§ **Extracto del documento**:
—————

Optimizaciones a la solución anterior:   podemos encontrar el diámetro sin calcular la profundidad del árbol haciendo pequeños cambios en la solución anterior, similar a encontrar el diámetro del árbol binario.

Implementación:

C++

// C++ program to find the height of an N-ary
// tree
#include <bits/stdc++.h>
using namespace std;
 
// Structure of a node of an n-ary tree
struct Node
{
    char key;
    vector<Node *> child;
};
 
// Utility function to create a new tree node
Node *newNode(int key)
{
    Node *temp = new Node;
    temp->key = key;
    return temp;
}
 
int diameter(struct Node *ptr,int &diameter_of_tree)
{
    // Base case
    if (!ptr)
        return 0;
 
    // Find top two highest children
    int max1 = 0, max2 = 0;
    for (vector<Node*>::iterator it = ptr->child.begin();it != ptr->child.end(); it++)
    {
        int h = diameter(*it,diameter_of_tree);
        if (h > max1)
        max2 = max1, max1 = h;
        else if (h > max2)
        max2 = h;
    }
 
    // Find whether our node can be part of diameter
    diameter_of_tree = max(max1 + max2 + 1,diameter_of_tree);
 
    return max(max1,max2) + 1;
}
 
int main()

—————

§ **Registros de datos**:
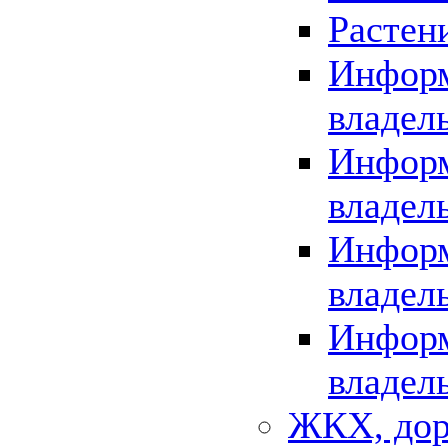
Растен
Информ
владел
Информ
владел
Информ
владел
Информ
владел
ЖКХ, дор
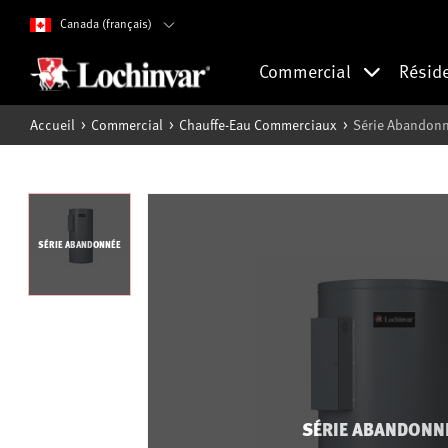
Canada (français)
Commercial
Résid
Accueil
Commercial
Chauffe-Eau Commerciaux
Série Abandonné
SÉRIE ABANDONNÉE
SÉRIE ABANDONN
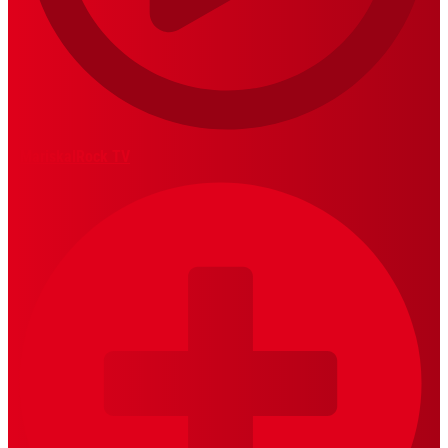
MariskalRock TV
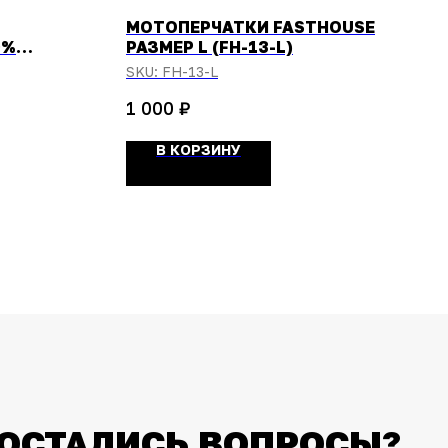
МОТОПЕРЧАТКИ FASTHOUSE
0%
РАЗМЕР L (FH-13-L)
E FLUO
SKU:
FH-13-L
ЕР S
₽
1 000
В КОРЗИНУ
ОСТАЛИСЬ ВОПРОСЫ?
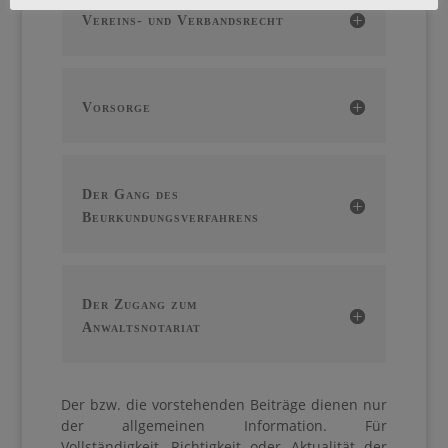
Vereins- und Verbandsrecht
Vorsorge
Der Gang des
Beurkundungsverfahrens
Der Zugang zum
Anwaltsnotariat
Der bzw. die vorstehenden Beiträge dienen nur
der allgemeinen Information.
Für
Vollständigkeit, Richtigkeit oder Aktualität der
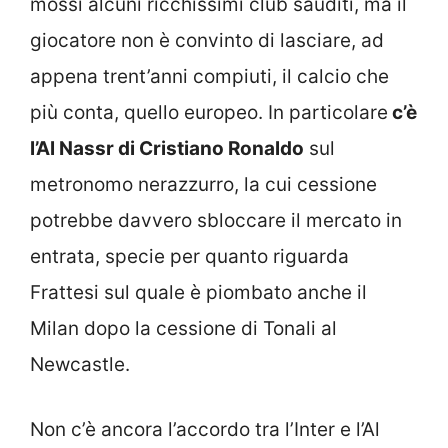
mossi alcuni ricchissimi club sauditi, ma il
giocatore non è convinto di lasciare, ad
appena trent’anni compiuti, il calcio che
più conta, quello europeo. In particolare
c’è
l’Al Nassr di Cristiano Ronaldo
sul
metronomo nerazzurro, la cui cessione
potrebbe davvero sbloccare il mercato in
entrata, specie per quanto riguarda
Frattesi sul quale è piombato anche il
Milan dopo la cessione di Tonali al
Newcastle.
Non c’è ancora l’accordo tra l’Inter e l’Al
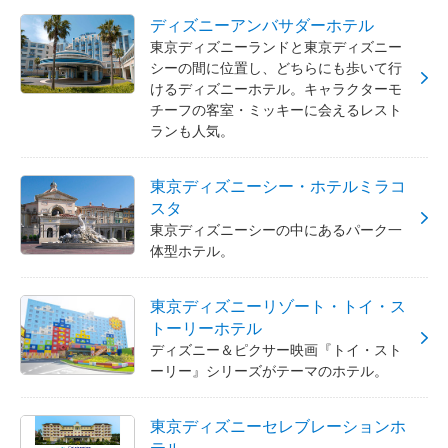
ディズニーアンバサダーホテル
東京ディズニーランドと東京ディズニー
シーの間に位置し、どちらにも歩いて行
けるディズニーホテル。キャラクターモ
チーフの客室・ミッキーに会えるレスト
ランも人気。
東京ディズニーシー・ホテルミラコ
スタ
東京ディズニーシーの中にあるパーク一
体型ホテル。
東京ディズニーリゾート・トイ・ス
トーリーホテル
ディズニー＆ピクサー映画『トイ・スト
ーリー』シリーズがテーマのホテル。
東京ディズニーセレブレーションホ
テル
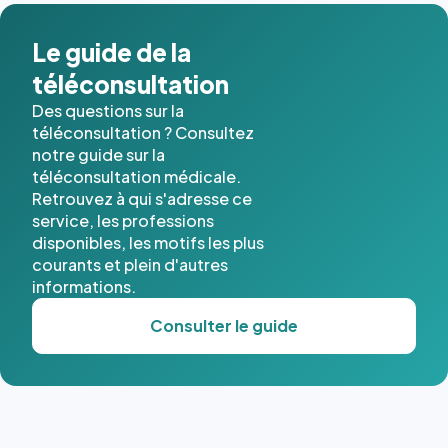
Le guide de la
téléconsultation
Des questions sur la
téléconsultation ? Consultez
notre guide sur la
téléconsultation médicale.
Retrouvez à qui s'adresse ce
service, les professions
disponibles, les motifs les plus
courants et plein d'autres
informations.
Consulter le guide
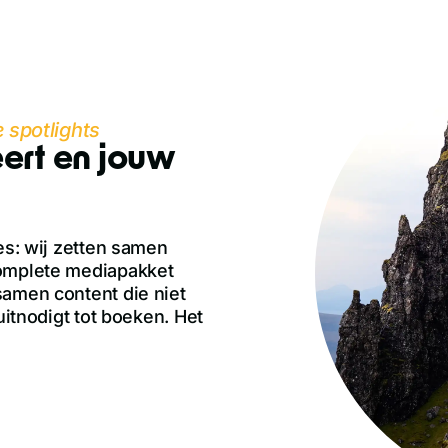
 spotlights
eert en jouw
es: wij zetten samen
complete mediapakket
samen content die niet
uitnodigt tot boeken. Het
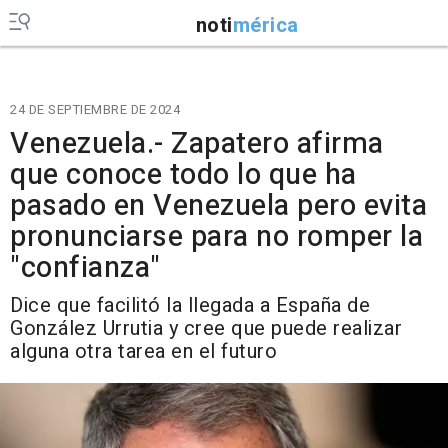
noti
mérica
24 DE SEPTIEMBRE DE 2024
Venezuela.- Zapatero afirma
que conoce todo lo que ha
pasado en Venezuela pero evita
pronunciarse para no romper la
"confianza"
Dice que facilitó la llegada a España de
González Urrutia y cree que puede realizar
alguna otra tarea en el futuro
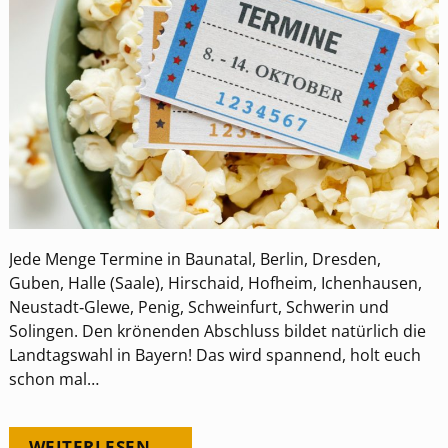
Jede Menge Termine in Baunatal, Berlin, Dresden,
Guben, Halle (Saale), Hirschaid, Hofheim, Ichenhausen,
Neustadt‐Glewe, Penig, Schweinfurt, Schwerin und
Solingen. Den krönenden Abschluss bildet natürlich die
Landtagswahl in Bayern! Das wird spannend, holt euch
schon mal…
WEITERLESEN →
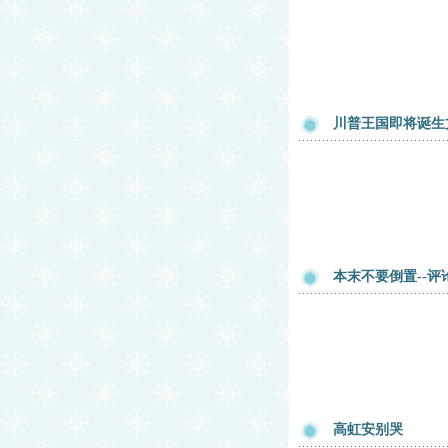
川普王国即将诞生
本末不要倒置--评论
高虹安别哭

—————

§ **Lista de actividades**:
**1)** Reescriba la parte del texto sobre el diámetro del árbol n-ario que comienza en "int diameter(struct Node" y continúa hasta "if (h > max1)", sustituyendo "diameter_of_tree" por "diametro_del_arbol".
**2)** Según el texto sobre el diámetro del árbol n-ario, ¿qué puede encontrarse sin calcular la profundidad del árbol?
**3)** Prosiga el texto sobre el diámetro del árbol n-ario a partir del punto en que se interrumpe.

§ **Respuestas**:
**1)**
int diameter(struct Node *ptr,int &diametro_del_arbol)
{
    // Base case
    if (!ptr)
        return 0;
 
    // Find top two highest children
    int max1 = 0, max2 = 0;
    for (vector<Node*>::iterator it = ptr->child.begin();it != ptr->child.end(); it++)
    {
        int h = diameter(*it,diametro_del_arbol);
        if (h > max1)

**2)** El diámetro.

**3)**
{
          /* Let us create below tree
         *            A
         *         / / \ \
         *        B F   D E
         *       / \   / /|\
         *      K   J G C H I
         *     /\         |
         *    N  M        L
         */
    Node *root = newNode('A');
    (root->child).push_back(newNode('B'));
    (root->child).push_back(newNode('F'));
    (root->child).push_back(newNode('D'));
    (root->child).push_back(newNode('E'));
    (root->child[0]->child).push_back(newNode('K'));
    (root->child[0]->child).push_back(newNode('J'));
    (root->child[2]->child).push_back(newNode('G'));
    (root->child[3]->child).push_back(newNode('C'));
    (root->child[3]->child).push_back(newNode('H'));
    (root->child[3]->child).push_back(newNode('I'));
    (root->child[0]->child[0]->child).push_back(newNode('N'));
    (root->child[0]->child[0]->child).push_back(newNode('M'));
    (root->child[3]->child[2]->child).push_back(newNode('L'));
     
    // for storing diameter
    int diameter_of_tree = 0;
     
    diameter(root,diameter_of_tree);
     
    cout << diameter_of_tree << endl;
 
    return 0;
}
// This code is improved by bhuvan

Java

// Java program to find the height of an N-ary
// tree
import java.util.*;
class GFG {
 
    // Structure of a node of an n-ary tree
    static class Node {
        char key;
        Vector<Node> child;
    };
 
    // Utility function to create a new tree node
    static Node newNode(int key)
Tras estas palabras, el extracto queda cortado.